Brennan Manning, en su libro The Ragamuffin Gospel [El evangelio en andrajos] cuenta una historia que nos hace pensar:

“Hace cuatro años, en una gran ciudad del Occidente, se difundió la noticia de que una señora católica tenía visiones y hablaba con Jesús. Los comentarios llegaron al arzobispo de la región, quien decidió verificar por sí mismo este fenómeno.

“-¿Es verdad, hermana, que usted tiene visiones de Jesús? -preguntó el prelado.

“-Así es -respondió la señora con sencillez.

“-Bien. La próxima vez que usted tenga una visión de Jesús, por favor pídale al Maestro que le diga cuáles fueron los pecados que yo confesé en mi última confesión.

“La señora quedó atónita.

“-Señor obispo -le dijo-, ¿habré oído bien? ¿Quiere usted realmente que yo pida a Jesús que me diga cuáles fueron sus pecados pasados?

“-Exactamente -contestó el clérigo-. Y, por favor, me avisa por teléfono cuando eso ocurra.
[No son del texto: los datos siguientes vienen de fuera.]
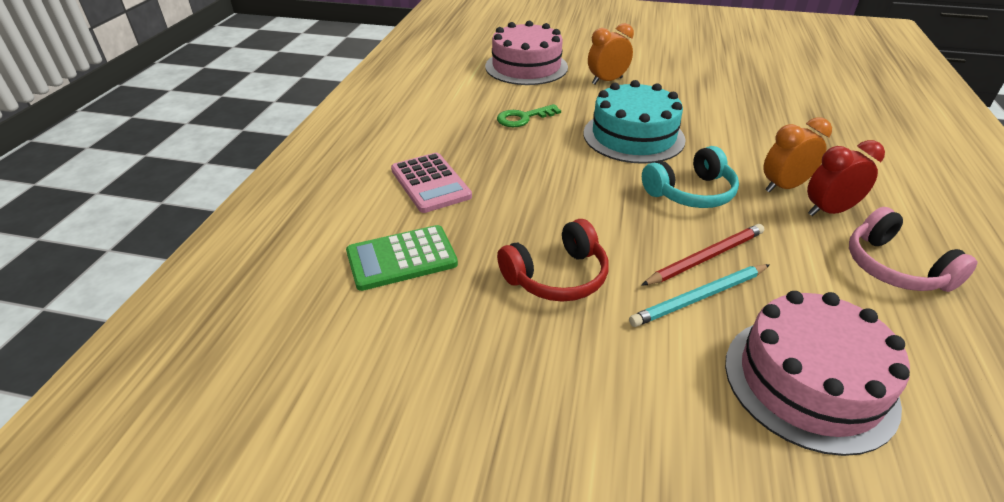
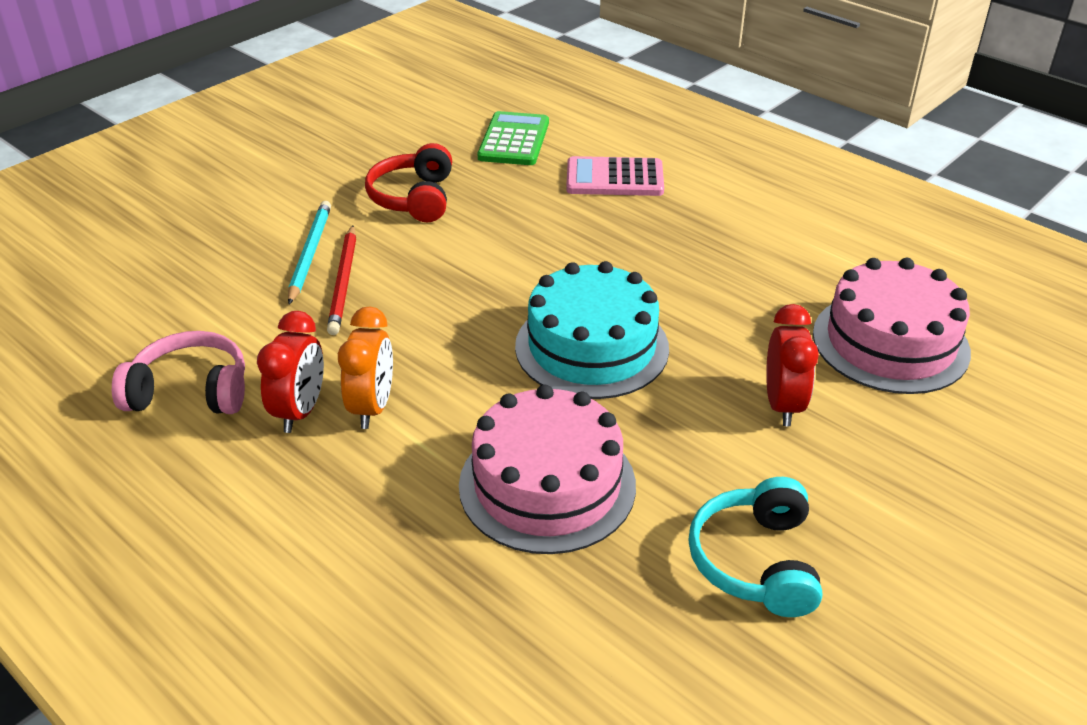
camera: 120 degrees right, 0 degrees up
(523, 118) = (712, 278): green key -> none
(607, 81) = (782, 405): orange clock -> red clock
(691, 193) = (438, 328): turquoise headphones -> turquoise headphones (755, 561)
(809, 381) = (187, 258): pink cake -> pink cake (547, 484)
“Diez días más tarde, la señora le notificó a su líder espiritual que había tenido una supuesta aparición de Cristo.

“-¿Puede venir ahora mismo? -le pidió.

“Muy pronto llegó el obispo. La miró a los ojos y le dijo:

“-Usted me dijo por teléfono que había tenido una nueva visión de Jesús. ¿Hizo lo que le pedí?

“-Sí, señor obispo. Le pregunté a Jesús cuáles habían sido los pecados que usted había confesado la última vez.

“El obispo se acercó a ella, ansioso. Sus ojos se encontraron, y él le preguntó:

“-Y, ¿qué le dijo Jesús?

“La señora tomó las manos del sacerdote, lo miró a los ojos y le dijo:

“-Señor obispo, las palabras de Jesús fueron exactamente éstas: ‘No me acuerdo’ ”.[2]

Es posible que la visión haya sido falsa. Pero hace un siglo, se escribieron estas palabras: “Si te entregas a él y lo aceptas como tu Salvador, por pecaminosa que haya sido tu vida, serás contado entre los justos, por consideración a él. El carácter de Cristo toma el lugar del tuyo, y eres aceptado por Dios como si no hubieras pecado”.[3]

“Yo, yo soy el que borra tus rebeliones por amor de mí mismo, y no me acordaré más de tus pecados” (Isa. 43:25).

“No me acuerdo”.

La verdad es que la genuina comunidad cristiana sólo puede existir cuando los hombres y las mujeres se reúnen en nombre del Cristo resucitado, cuya gracia perdonadora declara: “No me acuerdo”. Y cuando le decimos lo mismo a nuestro hermano caído, lo resucitamos y lo restauramos, y le damos nueva vida en el seno de nuestra comunidad. Sólo la gracia puede resucitar a una comunidad.

Sobre el autor: Doctor en Ministerio. Pastor de la iglesia de la Universidad Andrews, Berrien Springs, Michigan, Estados Unidos.


Referencias

[1] Dietrich Bonhoeffer, Life Together [Una vida en común] (San Francisco: Harper, 1954), p. 110.

[2] Brennan Manning, The Ragamuffin Gospel [El evangelio en harapos] (Multinomah Books, 1990), pp. 116, 117.

[3] Elena G. de White, El camino a Cristo (Buenos Aires: ACES, 1986), p. 62.